BEGIN

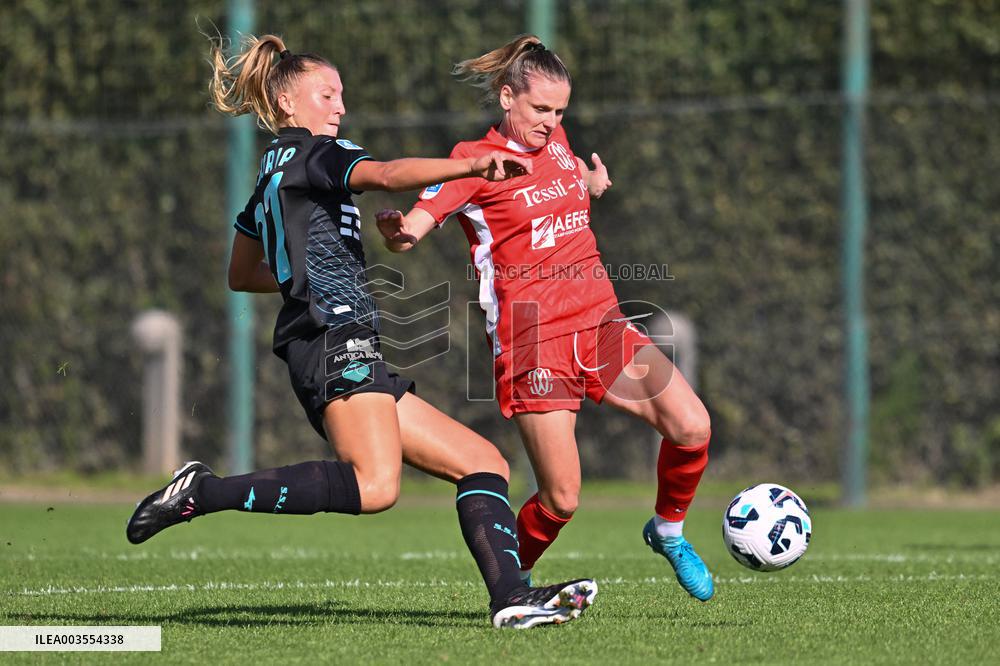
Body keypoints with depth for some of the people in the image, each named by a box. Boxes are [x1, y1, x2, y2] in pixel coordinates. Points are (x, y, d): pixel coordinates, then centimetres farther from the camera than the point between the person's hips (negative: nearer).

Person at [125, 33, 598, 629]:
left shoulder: (270, 175, 27)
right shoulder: (312, 154, 0)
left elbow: (242, 276, 36)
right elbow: (387, 175, -21)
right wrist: (473, 165, -33)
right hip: (339, 339, -11)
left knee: (483, 463, 6)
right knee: (375, 485, -32)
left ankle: (511, 597, -11)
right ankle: (201, 494, -24)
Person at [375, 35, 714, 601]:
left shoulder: (555, 141, 14)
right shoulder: (475, 160, -5)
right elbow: (409, 231, -17)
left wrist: (592, 187, 16)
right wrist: (394, 228, -40)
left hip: (601, 323, 6)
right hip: (533, 341, -6)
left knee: (691, 427, -13)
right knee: (562, 500, -9)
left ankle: (669, 530, 14)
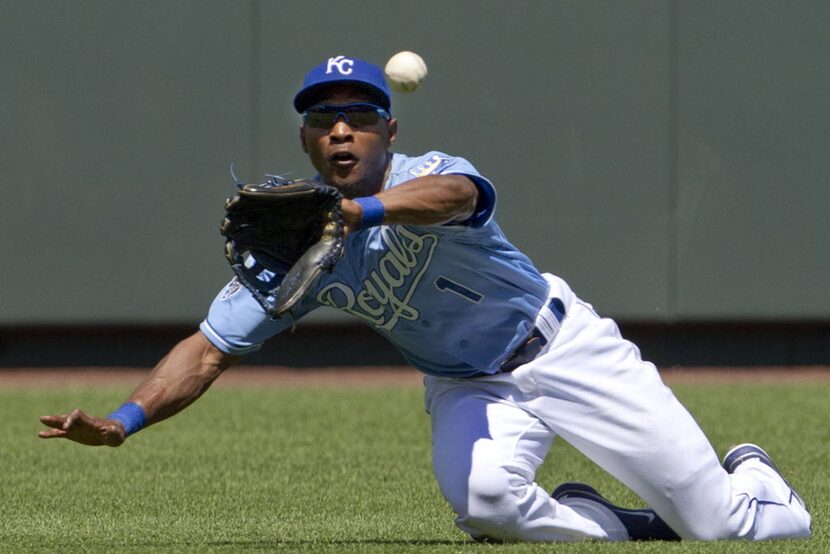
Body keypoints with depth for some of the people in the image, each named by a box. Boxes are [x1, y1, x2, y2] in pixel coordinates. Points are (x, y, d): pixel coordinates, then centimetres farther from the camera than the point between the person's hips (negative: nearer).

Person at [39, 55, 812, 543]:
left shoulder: (429, 176, -24)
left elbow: (452, 194, -51)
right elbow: (207, 350, -13)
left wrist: (356, 212, -70)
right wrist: (124, 421, -29)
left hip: (561, 345, -3)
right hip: (467, 388, 3)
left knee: (717, 522, -6)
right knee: (482, 499, -33)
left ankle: (745, 475, 33)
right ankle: (624, 526, -4)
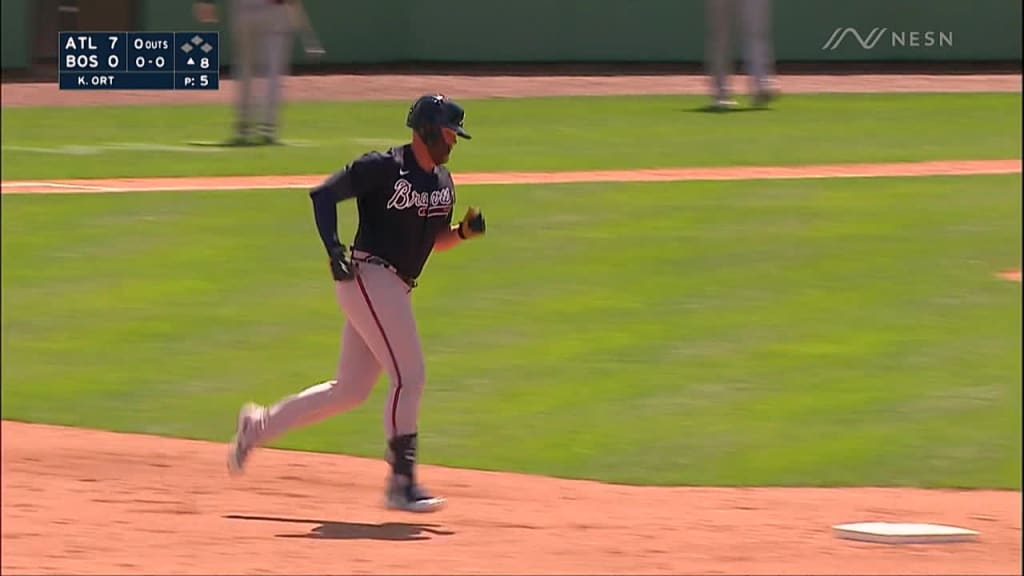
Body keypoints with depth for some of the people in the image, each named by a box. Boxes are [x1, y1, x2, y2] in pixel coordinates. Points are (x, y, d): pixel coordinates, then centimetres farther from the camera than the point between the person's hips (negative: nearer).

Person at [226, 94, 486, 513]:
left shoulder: (442, 182, 13)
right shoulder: (383, 167, -12)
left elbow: (435, 239, 22)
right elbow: (323, 194, -9)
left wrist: (465, 231, 0)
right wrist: (333, 249, -20)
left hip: (394, 289, 9)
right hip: (369, 277, -9)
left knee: (350, 390, 12)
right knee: (409, 377, -14)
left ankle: (261, 424, 26)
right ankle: (401, 483, -11)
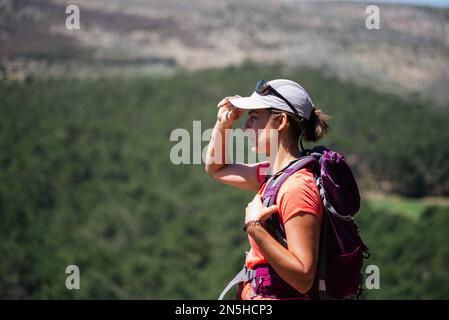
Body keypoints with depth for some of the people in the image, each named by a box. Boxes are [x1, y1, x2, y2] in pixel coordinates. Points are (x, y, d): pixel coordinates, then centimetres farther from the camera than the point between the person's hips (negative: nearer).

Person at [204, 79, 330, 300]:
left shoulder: (297, 188, -20)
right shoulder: (273, 173, 9)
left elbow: (303, 278, -25)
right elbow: (215, 168, 28)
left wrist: (254, 228, -27)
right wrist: (222, 123, 12)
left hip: (282, 296, -9)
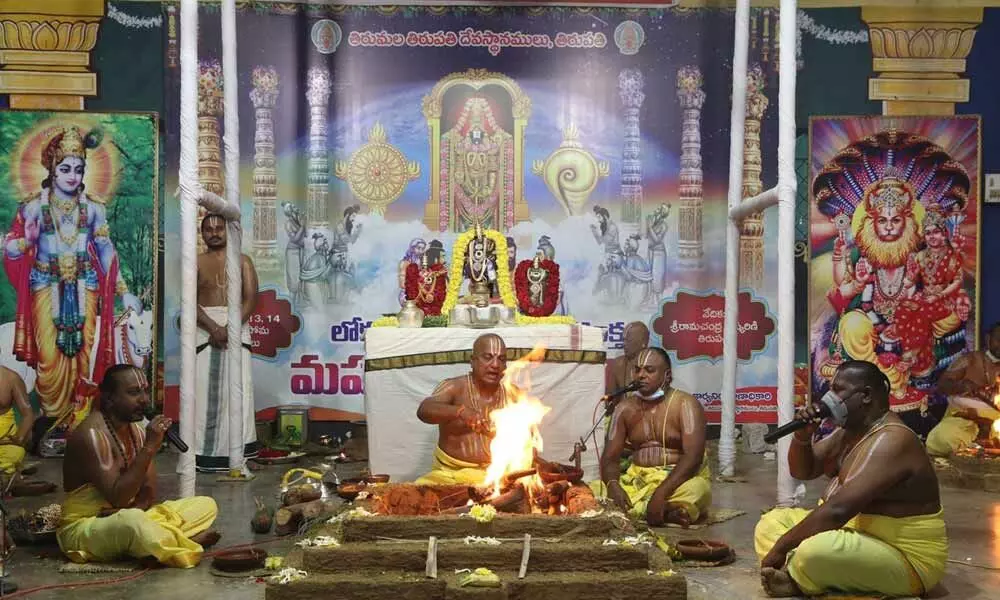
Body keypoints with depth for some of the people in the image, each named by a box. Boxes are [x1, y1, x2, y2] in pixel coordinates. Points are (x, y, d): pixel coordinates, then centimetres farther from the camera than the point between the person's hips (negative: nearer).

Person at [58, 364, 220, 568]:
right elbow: (117, 498, -27)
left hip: (126, 517, 8)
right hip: (84, 527, -8)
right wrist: (149, 448, -30)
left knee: (206, 505, 2)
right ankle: (187, 546, -15)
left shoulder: (136, 430, 6)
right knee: (132, 521, -41)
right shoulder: (91, 434, -19)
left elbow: (148, 493, 5)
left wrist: (135, 507, -19)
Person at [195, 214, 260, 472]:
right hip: (205, 328, 0)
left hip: (237, 326, 0)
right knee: (205, 389, -5)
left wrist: (230, 328, -15)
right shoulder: (196, 263, 9)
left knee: (238, 389, -5)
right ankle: (206, 451, -1)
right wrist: (214, 328, -17)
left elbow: (251, 299, -1)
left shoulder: (243, 261, 10)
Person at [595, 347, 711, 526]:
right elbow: (610, 457, 2)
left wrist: (661, 493, -34)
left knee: (696, 490, -38)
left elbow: (693, 456, -21)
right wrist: (613, 485, -22)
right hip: (637, 479, 4)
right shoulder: (625, 408, 6)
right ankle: (666, 512, -30)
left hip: (678, 479, -4)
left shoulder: (685, 404, -9)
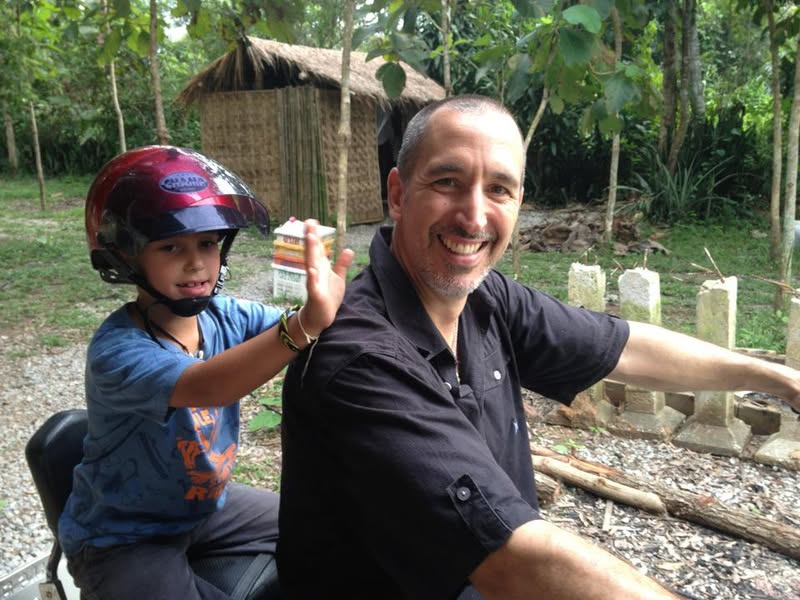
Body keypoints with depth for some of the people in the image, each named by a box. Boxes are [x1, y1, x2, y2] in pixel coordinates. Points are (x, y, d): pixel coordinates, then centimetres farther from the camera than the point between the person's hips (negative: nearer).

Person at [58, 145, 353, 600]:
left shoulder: (224, 316, -11)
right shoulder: (117, 349, -30)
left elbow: (287, 331, -24)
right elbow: (203, 387, -47)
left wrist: (328, 310, -47)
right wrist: (306, 326, -62)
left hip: (206, 502, 6)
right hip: (122, 537, -5)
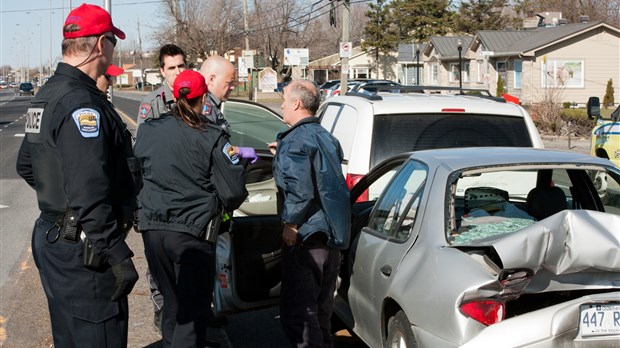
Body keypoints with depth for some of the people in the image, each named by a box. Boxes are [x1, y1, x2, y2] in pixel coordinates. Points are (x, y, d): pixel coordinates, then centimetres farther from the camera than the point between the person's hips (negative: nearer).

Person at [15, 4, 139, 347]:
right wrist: (117, 255, -25)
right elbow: (90, 193, -28)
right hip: (82, 251, -11)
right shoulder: (81, 103, -21)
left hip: (52, 238, 11)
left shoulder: (47, 95, 12)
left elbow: (26, 165, 23)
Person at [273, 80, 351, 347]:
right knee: (321, 308, 20)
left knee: (297, 311, -5)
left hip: (306, 236, -9)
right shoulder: (326, 137, 15)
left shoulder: (295, 141, -14)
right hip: (333, 234, 10)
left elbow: (300, 189, -24)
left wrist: (290, 224, -15)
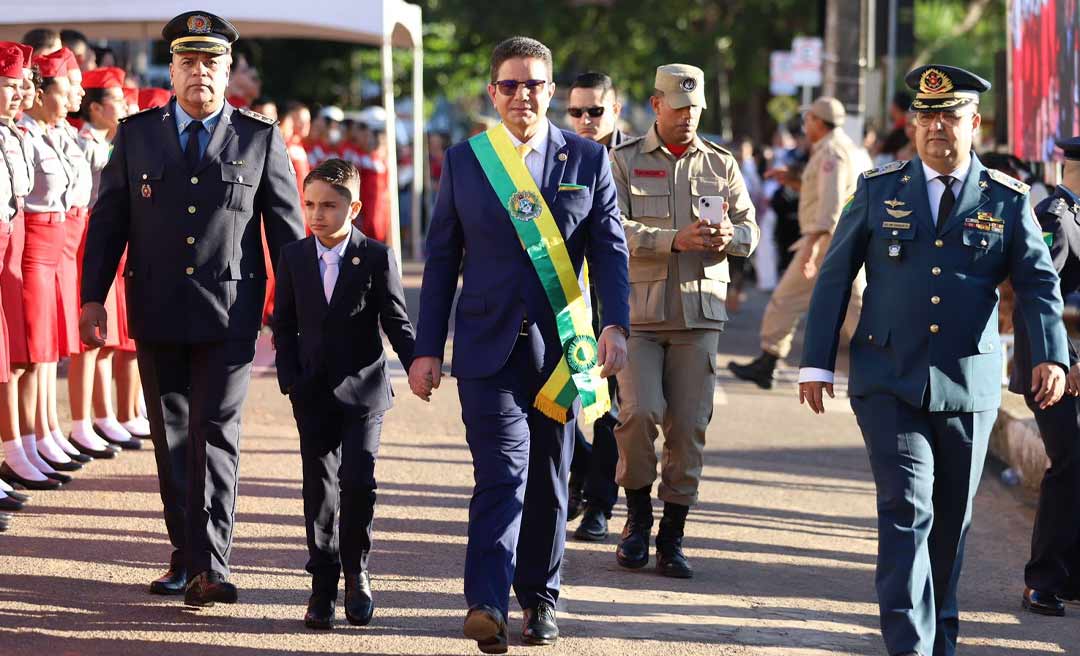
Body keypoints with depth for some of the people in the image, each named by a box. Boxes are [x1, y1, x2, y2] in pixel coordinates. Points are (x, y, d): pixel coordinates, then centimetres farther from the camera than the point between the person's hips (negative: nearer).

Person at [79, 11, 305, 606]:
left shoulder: (260, 139, 3)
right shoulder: (135, 134, 7)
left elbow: (287, 228, 5)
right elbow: (107, 220, 8)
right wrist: (93, 296, 1)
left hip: (228, 313, -2)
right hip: (156, 311, 2)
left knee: (216, 433, -8)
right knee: (170, 436, 8)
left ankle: (209, 566, -10)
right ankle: (185, 554, 19)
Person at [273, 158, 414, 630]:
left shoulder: (376, 258, -4)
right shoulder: (293, 258, 3)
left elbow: (397, 322, 0)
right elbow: (283, 325, 8)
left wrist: (418, 369, -9)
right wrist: (291, 380, -2)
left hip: (363, 389, -2)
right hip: (313, 393, 2)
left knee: (358, 481, -9)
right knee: (319, 486, 4)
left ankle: (356, 573, 10)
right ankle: (323, 584, 10)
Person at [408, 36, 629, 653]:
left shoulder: (589, 159, 5)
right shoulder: (464, 160, 5)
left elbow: (611, 249, 2)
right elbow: (442, 259, 7)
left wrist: (616, 325, -12)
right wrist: (428, 348, 3)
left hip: (563, 345, 1)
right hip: (489, 345, -1)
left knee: (548, 478, 10)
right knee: (502, 471, -15)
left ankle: (540, 598, 24)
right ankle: (488, 606, -23)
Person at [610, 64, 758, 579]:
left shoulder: (721, 164, 13)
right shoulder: (624, 161, 4)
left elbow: (749, 230, 11)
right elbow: (615, 229, -8)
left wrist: (729, 237, -13)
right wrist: (675, 240, -21)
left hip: (700, 311, 2)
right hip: (639, 309, -2)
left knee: (689, 426, 0)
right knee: (640, 411, -15)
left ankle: (672, 538, 9)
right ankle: (638, 516, 8)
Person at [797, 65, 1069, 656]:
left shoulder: (1007, 200, 3)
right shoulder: (879, 189, 4)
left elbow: (1039, 284, -2)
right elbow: (835, 276, 5)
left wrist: (1051, 356, -18)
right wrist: (816, 362, 0)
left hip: (969, 386, 1)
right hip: (890, 381, -1)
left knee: (951, 518, 11)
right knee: (907, 509, -12)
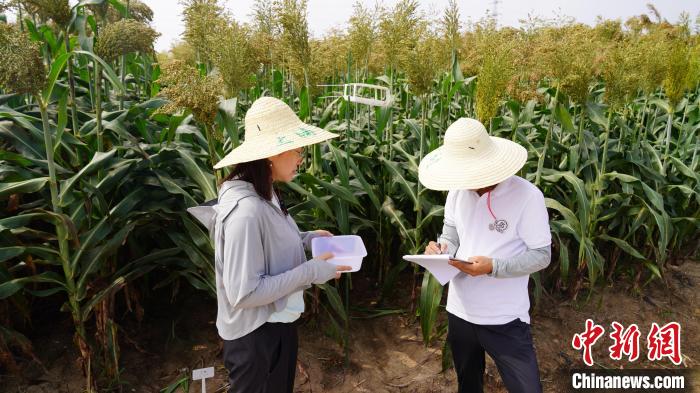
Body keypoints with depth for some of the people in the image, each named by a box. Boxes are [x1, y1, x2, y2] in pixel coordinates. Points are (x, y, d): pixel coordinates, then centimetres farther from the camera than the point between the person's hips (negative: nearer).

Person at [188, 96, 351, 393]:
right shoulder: (246, 210, -29)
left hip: (277, 326, 9)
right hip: (255, 337, -9)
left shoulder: (265, 195, -1)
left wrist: (306, 240, 0)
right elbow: (244, 293, -29)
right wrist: (310, 272, -23)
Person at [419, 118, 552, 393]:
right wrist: (440, 249, -17)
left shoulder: (527, 195, -17)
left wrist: (493, 267, -27)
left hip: (505, 318, -5)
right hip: (460, 311, 5)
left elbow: (542, 255, -13)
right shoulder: (457, 192, -2)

END

● **Task item**: Rewrite the rows between the line holding "right knee: (205, 389, -5)" and the line holding "left elbow: (26, 165, 23)", inclusive, changing "pixel coordinates" to "image coordinates" and keeping everything else the same. Omit the pictures from your answer.

● **Answer area**:
right knee: (205, 389, -5)
left wrist: (230, 328, -15)
right shoulder: (196, 263, 9)
left knee: (238, 389, -5)
right ankle: (206, 451, -1)
right wrist: (214, 328, -17)
left elbow: (251, 299, -1)
left shoulder: (243, 261, 10)
Person at [595, 347, 711, 526]:
right elbow: (610, 457, 2)
left wrist: (661, 493, -34)
left knee: (696, 490, -38)
left elbow: (693, 456, -21)
right wrist: (613, 485, -22)
right hip: (637, 479, 4)
right shoulder: (625, 408, 6)
right ankle: (666, 512, -30)
left hip: (678, 479, -4)
left shoulder: (685, 404, -9)
Body keypoints with depth for some of the people in the image, each named by a box. Boxes are [x1, y1, x2, y2] in image coordinates. Points are (x, y, d): image coordinates, then centimetres farther from the camera than the point between the person's hips (negative: nearer).

Person at [58, 145, 353, 600]:
left shoulder: (224, 316, -11)
right shoulder: (117, 349, -30)
left elbow: (287, 331, -24)
right elbow: (203, 387, -47)
left wrist: (328, 310, -47)
right wrist: (306, 326, -62)
left hip: (206, 502, 6)
right hip: (122, 537, -5)
Body keypoints with depth for some of the people in the image, each named by a box. Boxes are [x1, y1, x2, y2] in image coordinates. Points are (x, y, d): image coordinates, then centimetres farther from the camera than the point between the person's hips (negative: nearer).

Person at [15, 4, 139, 347]:
right wrist: (117, 255, -25)
right elbow: (90, 193, -28)
right hip: (82, 251, -11)
right shoulder: (81, 103, -21)
left hip: (52, 238, 11)
left shoulder: (47, 95, 12)
left elbow: (26, 165, 23)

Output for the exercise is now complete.